** Start Extracted text **

# The Imperial Anthem



## Tymax (Jun 13, 2011)

I would like to know what the anthem of the Imperium is. I saw on Warhammer 40k wiki has an article that denotes If I Should Forget Thee, O Terra, but thats it. So if anyone could post lyrics and melodies of what you think is appropriate, but I think it should be very stately.


----------



## locustgate (Dec 6, 2009)

I don't think there would be just one the imp is made of TONS of cultures, they could be anything.


----------



## NoiseMarine (Jun 8, 2008)

It's even stated that separate cultures form underground in even the Terran Hives themselves. The Imperium goes even beyond the sinister governments of today, their slogan is simply "Different? Die." said in various Latin phrases and shouted from 8 ft tall monstrosities bedecked in ancient power armor. Don't look for a standardized theme song... there may be one in the core of the Inquisitions computer banks, but even that is probably forbidden knowledge.

** End Extracted text **

Stated goal 1:
In the forum thread about the Imperial anthem, what title does Tymax say the Warhammer 40k wiki gives for the anthem?
Stated goal 2:
Add the next post to the forum thread about the Imperial anthem, replying after NoiseMarine's comment.

** Start Data lines **

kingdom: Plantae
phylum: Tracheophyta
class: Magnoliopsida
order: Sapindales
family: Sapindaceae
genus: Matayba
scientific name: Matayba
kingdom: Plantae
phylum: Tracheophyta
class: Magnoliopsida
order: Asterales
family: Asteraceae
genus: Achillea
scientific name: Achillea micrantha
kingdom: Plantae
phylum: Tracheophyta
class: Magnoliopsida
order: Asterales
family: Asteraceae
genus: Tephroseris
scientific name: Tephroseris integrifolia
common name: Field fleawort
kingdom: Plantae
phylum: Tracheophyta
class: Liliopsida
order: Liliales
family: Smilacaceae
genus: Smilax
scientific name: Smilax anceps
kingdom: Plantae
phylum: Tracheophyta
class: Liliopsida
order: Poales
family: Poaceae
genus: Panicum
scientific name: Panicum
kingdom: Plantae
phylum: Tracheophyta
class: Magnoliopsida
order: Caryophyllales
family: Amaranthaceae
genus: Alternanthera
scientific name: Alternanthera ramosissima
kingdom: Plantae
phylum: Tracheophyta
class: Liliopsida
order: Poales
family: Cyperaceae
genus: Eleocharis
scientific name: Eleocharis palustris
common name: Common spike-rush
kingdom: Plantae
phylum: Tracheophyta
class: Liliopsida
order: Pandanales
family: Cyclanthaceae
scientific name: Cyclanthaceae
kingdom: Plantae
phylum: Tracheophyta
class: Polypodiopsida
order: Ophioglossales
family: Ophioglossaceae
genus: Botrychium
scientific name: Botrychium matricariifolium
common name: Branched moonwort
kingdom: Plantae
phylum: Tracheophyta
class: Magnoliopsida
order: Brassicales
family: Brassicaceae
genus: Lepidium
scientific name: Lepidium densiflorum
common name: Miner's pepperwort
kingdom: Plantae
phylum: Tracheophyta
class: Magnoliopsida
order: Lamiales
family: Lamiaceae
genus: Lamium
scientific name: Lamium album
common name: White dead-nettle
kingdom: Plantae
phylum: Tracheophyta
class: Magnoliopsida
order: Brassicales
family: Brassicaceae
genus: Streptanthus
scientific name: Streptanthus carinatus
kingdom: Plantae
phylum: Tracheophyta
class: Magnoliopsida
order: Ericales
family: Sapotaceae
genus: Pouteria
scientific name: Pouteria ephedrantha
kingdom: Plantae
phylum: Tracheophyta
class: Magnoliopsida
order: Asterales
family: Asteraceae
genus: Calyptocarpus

** End Data lines **

Reply 1:
If I Should Forget Thee, O Terra

Reply 2:
----------



## Giant Fossil Penguin (Apr 11, 2009)

I believe it's called the _Fede Imperialis_: 
'Sheleter me, oh God-Emperor,
From the lightning and the storm...'
This is a fragment of it, I think. Try looking for the SoB book, _Faith and Fire_; I'm sure that there's more of it in there. I'll try and dig it out if I can later tonight.

GFP.


----------



## Archlich (Apr 14, 2011)

Imperial Anthem - "Rota"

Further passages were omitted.